TRY IT → Transcribe each record below word for word.

RECORD EXCERPTS →
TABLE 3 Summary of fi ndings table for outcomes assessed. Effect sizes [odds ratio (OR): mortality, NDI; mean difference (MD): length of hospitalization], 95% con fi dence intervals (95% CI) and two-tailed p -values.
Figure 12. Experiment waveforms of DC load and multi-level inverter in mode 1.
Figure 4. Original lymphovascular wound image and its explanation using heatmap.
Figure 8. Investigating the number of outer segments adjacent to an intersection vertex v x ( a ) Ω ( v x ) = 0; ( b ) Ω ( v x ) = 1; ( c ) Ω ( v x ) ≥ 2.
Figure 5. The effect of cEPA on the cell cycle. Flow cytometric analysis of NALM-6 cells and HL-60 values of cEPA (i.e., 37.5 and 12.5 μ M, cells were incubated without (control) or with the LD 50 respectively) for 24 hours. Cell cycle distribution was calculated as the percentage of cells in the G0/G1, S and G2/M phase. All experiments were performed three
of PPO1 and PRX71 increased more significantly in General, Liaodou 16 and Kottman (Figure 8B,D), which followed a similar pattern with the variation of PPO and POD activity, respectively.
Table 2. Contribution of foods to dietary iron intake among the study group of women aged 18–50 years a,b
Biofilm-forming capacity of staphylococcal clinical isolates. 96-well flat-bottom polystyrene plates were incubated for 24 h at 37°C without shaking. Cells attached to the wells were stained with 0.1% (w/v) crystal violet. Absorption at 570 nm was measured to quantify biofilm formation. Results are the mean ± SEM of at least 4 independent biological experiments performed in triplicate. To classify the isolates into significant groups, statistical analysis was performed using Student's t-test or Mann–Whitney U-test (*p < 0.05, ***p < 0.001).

REPLY TO THE TASK →
TABLE 3 Summary of fi ndings table for outcomes assessed. Effect sizes [odds ratio (OR): mortality, NDI; mean difference (MD): length of hospitalization], 95% con fi dence intervals (95% CI) and two-tailed p -values.
Figure 12. Experiment waveforms of DC load and multi-level inverter in mode 1.
Figure 4. Original lymphovascular wound image and its explanation using heatmap.
Figure 8. Investigating the number of outer segments adjacent to an intersection vertex v x ( a ) Ω ( v x ) = 0; ( b ) Ω ( v x ) = 1; ( c ) Ω ( v x ) ≥ 2.
Figure 5. The effect of cEPA on the cell cycle. Flow cytometric analysis of NALM-6 cells and HL-60 values of cEPA (i.e., 37.5 and 12.5 μ M, cells were incubated without (control) or with the LD 50 respectively) for 24 hours. Cell cycle distribution was calculated as the percentage of cells in the G0/G1, S and G2/M phase. All experiments were performed three
of PPO1 and PRX71 increased more significantly in General, Liaodou 16 and Kottman (Figure 8B,D), which followed a similar pattern with the variation of PPO and POD activity, respectively.
Table 2. Contribution of foods to dietary iron intake among the study group of women aged 18–50 years a,b
Biofilm-forming capacity of staphylococcal clinical isolates. 96-well flat-bottom polystyrene plates were incubated for 24 h at 37°C without shaking. Cells attached to the wells were stained with 0.1% (w/v) crystal violet. Absorption at 570 nm was measured to quantify biofilm formation. Results are the mean ± SEM of at least 4 independent biological experiments performed in triplicate. To classify the isolates into significant groups, statistical analysis was performed using Student's t-test or Mann–Whitney U-test (*p < 0.05, ***p < 0.001).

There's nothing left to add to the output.